▶ What you need to do
Reproduce the material verbatim from its first line up to and including the line with "list Windows system".

++++++++

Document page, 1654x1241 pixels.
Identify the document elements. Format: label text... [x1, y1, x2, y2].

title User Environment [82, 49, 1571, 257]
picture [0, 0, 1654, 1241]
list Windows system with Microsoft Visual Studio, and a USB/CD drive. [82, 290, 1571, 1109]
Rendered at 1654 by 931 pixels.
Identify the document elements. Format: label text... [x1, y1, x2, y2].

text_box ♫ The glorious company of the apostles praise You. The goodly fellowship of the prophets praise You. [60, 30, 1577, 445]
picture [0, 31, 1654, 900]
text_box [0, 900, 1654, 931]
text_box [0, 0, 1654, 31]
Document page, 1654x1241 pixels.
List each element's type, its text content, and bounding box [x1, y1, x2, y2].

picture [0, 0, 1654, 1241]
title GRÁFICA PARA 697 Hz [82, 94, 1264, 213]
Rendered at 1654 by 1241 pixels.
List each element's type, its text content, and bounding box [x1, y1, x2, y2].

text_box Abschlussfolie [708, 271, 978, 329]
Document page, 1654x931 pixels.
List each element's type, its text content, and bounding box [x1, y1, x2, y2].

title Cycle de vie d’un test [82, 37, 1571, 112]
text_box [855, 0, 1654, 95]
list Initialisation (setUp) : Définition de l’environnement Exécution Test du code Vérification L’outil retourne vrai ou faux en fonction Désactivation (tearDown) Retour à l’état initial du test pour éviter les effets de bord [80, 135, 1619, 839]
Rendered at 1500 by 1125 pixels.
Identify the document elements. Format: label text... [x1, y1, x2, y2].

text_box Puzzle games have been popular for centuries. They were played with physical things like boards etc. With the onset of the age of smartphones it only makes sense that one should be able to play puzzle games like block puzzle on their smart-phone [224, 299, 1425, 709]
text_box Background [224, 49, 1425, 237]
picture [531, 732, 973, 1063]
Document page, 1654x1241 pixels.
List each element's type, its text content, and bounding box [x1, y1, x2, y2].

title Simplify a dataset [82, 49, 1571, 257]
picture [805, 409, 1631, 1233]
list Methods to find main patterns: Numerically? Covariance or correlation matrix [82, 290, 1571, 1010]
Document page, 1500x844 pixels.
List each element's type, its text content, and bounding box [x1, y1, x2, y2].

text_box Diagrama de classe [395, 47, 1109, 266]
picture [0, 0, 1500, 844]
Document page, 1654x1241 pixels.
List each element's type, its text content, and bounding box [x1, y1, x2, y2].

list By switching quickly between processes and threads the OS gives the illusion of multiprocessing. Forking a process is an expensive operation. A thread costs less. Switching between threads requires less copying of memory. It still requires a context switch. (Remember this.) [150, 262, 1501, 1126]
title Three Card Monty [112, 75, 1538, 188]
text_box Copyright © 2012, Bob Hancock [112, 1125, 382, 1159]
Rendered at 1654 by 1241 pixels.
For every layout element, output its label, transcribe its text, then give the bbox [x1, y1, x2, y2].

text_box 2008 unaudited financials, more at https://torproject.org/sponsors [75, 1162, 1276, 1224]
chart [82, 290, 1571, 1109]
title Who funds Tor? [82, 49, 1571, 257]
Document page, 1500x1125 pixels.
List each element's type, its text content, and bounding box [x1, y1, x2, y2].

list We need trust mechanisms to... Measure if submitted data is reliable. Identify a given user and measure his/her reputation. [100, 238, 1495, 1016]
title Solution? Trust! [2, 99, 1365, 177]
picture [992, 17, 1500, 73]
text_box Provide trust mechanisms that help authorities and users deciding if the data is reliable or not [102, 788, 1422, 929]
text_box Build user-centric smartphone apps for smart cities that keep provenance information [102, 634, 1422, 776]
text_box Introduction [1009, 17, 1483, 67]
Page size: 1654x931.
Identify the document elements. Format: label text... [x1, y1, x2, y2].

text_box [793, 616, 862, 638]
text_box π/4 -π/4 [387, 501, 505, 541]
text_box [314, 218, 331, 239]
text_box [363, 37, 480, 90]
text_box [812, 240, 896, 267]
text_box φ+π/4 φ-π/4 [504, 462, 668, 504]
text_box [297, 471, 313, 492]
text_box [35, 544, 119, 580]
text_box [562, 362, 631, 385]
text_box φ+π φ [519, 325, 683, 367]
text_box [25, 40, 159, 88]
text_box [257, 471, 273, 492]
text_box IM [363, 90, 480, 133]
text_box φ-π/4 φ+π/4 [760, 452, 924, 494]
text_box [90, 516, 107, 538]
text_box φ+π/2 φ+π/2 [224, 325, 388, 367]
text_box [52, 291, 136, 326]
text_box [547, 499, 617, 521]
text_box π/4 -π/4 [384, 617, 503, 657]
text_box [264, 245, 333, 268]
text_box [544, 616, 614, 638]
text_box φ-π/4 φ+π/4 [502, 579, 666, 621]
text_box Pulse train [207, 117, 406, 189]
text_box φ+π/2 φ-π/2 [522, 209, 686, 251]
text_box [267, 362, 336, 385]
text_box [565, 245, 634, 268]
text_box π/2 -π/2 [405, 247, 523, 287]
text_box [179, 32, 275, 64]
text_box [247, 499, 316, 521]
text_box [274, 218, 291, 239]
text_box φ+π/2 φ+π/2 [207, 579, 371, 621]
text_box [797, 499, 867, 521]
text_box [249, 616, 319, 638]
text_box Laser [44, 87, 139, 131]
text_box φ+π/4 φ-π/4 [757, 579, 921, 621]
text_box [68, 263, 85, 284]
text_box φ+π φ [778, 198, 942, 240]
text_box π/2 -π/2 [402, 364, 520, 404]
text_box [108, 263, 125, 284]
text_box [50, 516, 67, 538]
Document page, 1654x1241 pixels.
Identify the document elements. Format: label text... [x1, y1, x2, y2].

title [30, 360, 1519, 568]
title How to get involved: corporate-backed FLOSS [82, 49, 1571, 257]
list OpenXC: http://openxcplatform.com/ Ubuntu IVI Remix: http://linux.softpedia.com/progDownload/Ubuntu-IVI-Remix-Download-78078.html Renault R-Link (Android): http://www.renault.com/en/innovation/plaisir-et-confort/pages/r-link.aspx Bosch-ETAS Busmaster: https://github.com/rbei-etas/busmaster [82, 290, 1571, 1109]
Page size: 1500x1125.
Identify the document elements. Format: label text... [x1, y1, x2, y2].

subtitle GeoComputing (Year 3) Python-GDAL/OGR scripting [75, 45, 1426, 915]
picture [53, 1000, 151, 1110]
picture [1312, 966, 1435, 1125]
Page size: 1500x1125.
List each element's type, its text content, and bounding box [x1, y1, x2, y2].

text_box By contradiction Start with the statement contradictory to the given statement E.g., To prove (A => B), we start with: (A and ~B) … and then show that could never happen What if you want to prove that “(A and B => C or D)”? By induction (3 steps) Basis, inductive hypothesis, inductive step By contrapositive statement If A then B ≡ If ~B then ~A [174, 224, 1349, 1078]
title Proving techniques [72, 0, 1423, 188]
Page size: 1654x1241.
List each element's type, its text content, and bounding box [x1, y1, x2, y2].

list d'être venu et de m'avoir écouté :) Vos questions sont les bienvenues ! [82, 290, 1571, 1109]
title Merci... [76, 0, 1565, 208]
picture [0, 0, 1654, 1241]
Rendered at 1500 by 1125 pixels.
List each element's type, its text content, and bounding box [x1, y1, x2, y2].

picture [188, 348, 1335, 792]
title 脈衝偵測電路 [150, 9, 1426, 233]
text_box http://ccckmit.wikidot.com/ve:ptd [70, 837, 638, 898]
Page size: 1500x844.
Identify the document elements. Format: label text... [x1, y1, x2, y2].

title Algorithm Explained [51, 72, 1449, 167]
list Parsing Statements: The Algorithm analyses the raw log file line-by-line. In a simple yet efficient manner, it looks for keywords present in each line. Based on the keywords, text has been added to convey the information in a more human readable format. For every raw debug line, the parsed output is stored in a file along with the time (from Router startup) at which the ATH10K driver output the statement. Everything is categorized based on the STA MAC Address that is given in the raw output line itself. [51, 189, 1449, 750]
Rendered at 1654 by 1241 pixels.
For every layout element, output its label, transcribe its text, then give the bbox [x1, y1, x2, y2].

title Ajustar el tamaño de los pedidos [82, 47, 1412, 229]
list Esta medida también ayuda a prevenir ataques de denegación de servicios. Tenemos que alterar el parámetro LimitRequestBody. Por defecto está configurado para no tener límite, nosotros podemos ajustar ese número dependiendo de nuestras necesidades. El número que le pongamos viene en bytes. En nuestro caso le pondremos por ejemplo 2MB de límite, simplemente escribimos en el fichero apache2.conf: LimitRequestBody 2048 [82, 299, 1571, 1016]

++++++++

▶ Task result
Document page, 1654x1241 pixels.
Identify the document elements. Format: label text... [x1, y1, x2, y2].

title User Environment [82, 49, 1571, 257]
picture [0, 0, 1654, 1241]
list Windows system with Microsoft Visual Studio, and a USB/CD drive. [82, 290, 1571, 1109]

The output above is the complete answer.